## [YOUR INSTRUCTIONS]
Images are not part of the copy; transcribe all the data exactly.

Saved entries
--- START ---
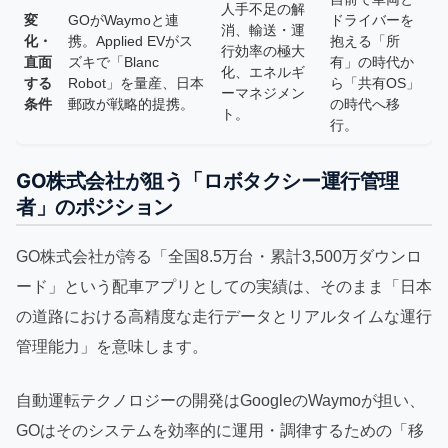
人手不足の解
変
GOがWaymoと連
ドライバーを
消、輸送・運
化・
携。Applied EVがス
抱える「所
行効率の極大
直面
ズキで「Blanc
有」の時代か
化、エネルギ
する
Robot」を量産、日本
ら「共有OS」
ーマネジメン
条件
郵政が戦略的提携。
の時代へ移
ト。
行。
GO株式会社が狙う「ロボタクシー運行管理
者」のポジション
GO株式会社が誇る「全国8.5万台・累計3,500万ダウンロ
ード」という配車アプリとしての実績は、そのまま「日本
の道路における高精度な走行データとリアルタイムな運行
管理能力」を意味します。
自動運転テクノロジーの開発はGoogleのWaymoが担い、
GOはそのシステムを効率的に運用・調律するための「移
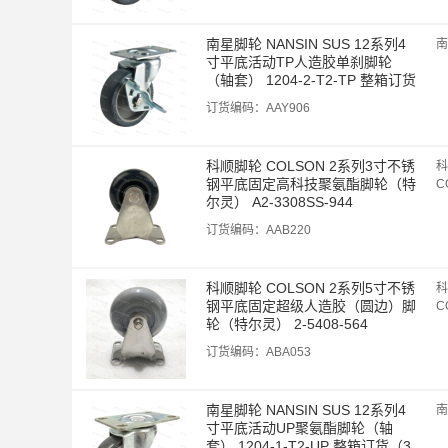
南星脚轮 NANSIN SUS 12系列4
南
寸平底活动TP人造胶单刹脚轮
（轴套） 1204-2-T2-TP 整箱订货
（25个/箱）
订货编码：
AAY906
科顺脚轮 COLSON 2系列3寸不锈
科
钢平底固定高科技聚氨酯脚轮（特
C
尔灵） A2-3308SS-944
订货编码：
AAB220
科顺脚轮 COLSON 2系列5寸不锈
科
钢平底固定超级人造胶（圆边）脚
C
轮（特尔灵） 2-5408-564
订货编码：
ABA053
南星脚轮 NANSIN SUS 12系列4
南
寸平底活动UP聚氨酯脚轮（轴
套） 1204-1-T2-UP 整箱订货（3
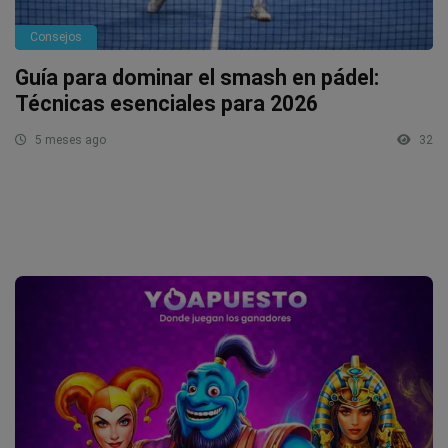
Consejos
Guía para dominar el smash en pádel:
Técnicas esenciales para 2026
5 meses ago
32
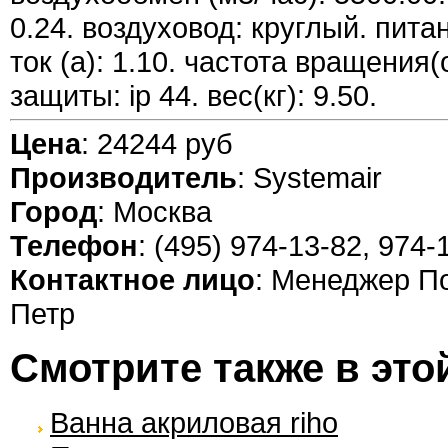
0.24. воздуховод: круглый. питан
ток (а): 1.10. частота вращения(
защиты: ip 44. вес(кг): 9.50.
Цена
: 24244 руб
Производитель
: Systemair
Город
: Москва
Телефон
: (495) 974-13-82, 974-
Контактное лицо
: Менеджер П
Петр
Смотрите также в это
Ванна акриловая riho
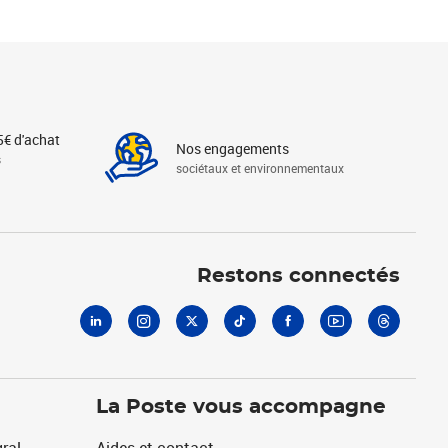
5€ d'achat
Nos engagements
s
sociétaux et environnementaux
Linkedin
Instagram
X
Tiktok
Facebook
Youtube
Threads
Restons connectés
La Poste vous accompagne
--- END ---
## [RESPONSE AREA]
人手不足の解
変
GOがWaymoと連
ドライバーを
消、輸送・運
化・
携。Applied EVがス
抱える「所
行効率の極大
直面
ズキで「Blanc
有」の時代か
化、エネルギ
する
Robot」を量産、日本
ら「共有OS」
ーマネジメン
条件
郵政が戦略的提携。
の時代へ移
ト。
行。
GO株式会社が狙う「ロボタクシー運行管理
者」のポジション
GO株式会社が誇る「全国8.5万台・累計3,500万ダウンロ
ード」という配車アプリとしての実績は、そのまま「日本
の道路における高精度な走行データとリアルタイムな運行
管理能力」を意味します。
自動運転テクノロジーの開発はGoogleのWaymoが担い、
GOはそのシステムを効率的に運用・調律するための「移
南星脚轮 NANSIN SUS 12系列4
南
寸平底活动TP人造胶单刹脚轮
（轴套） 1204-2-T2-TP 整箱订货
（25个/箱）
订货编码：
AAY906
科顺脚轮 COLSON 2系列3寸不锈
科
钢平底固定高科技聚氨酯脚轮（特
C
尔灵） A2-3308SS-944
订货编码：
AAB220
科顺脚轮 COLSON 2系列5寸不锈
科
钢平底固定超级人造胶（圆边）脚
C
轮（特尔灵） 2-5408-564
订货编码：
ABA053
南星脚轮 NANSIN SUS 12系列4
南
寸平底活动UP聚氨酯脚轮（轴
套） 1204-1-T2-UP 整箱订货（3
Consejos
Guía para dominar el smash en pádel:
Técnicas esenciales para 2026
5 meses ago
32
0.24. воздуховод: круглый. питан
ток (а): 1.10. частота вращения(
защиты: ip 44. вес(кг): 9.50.
Цена
: 24244 руб
Производитель
: Systemair
Город
: Москва
Телефон
: (495) 974-13-82, 974-
Контактное лицо
: Менеджер П
Петр
Смотрите также в это
Ванна акриловая riho
5€ d'achat
Nos engagements
s
sociétaux et environnementaux
Linkedin
Instagram
X
Tiktok
Facebook
Youtube
Threads
Restons connectés
La Poste vous accompagne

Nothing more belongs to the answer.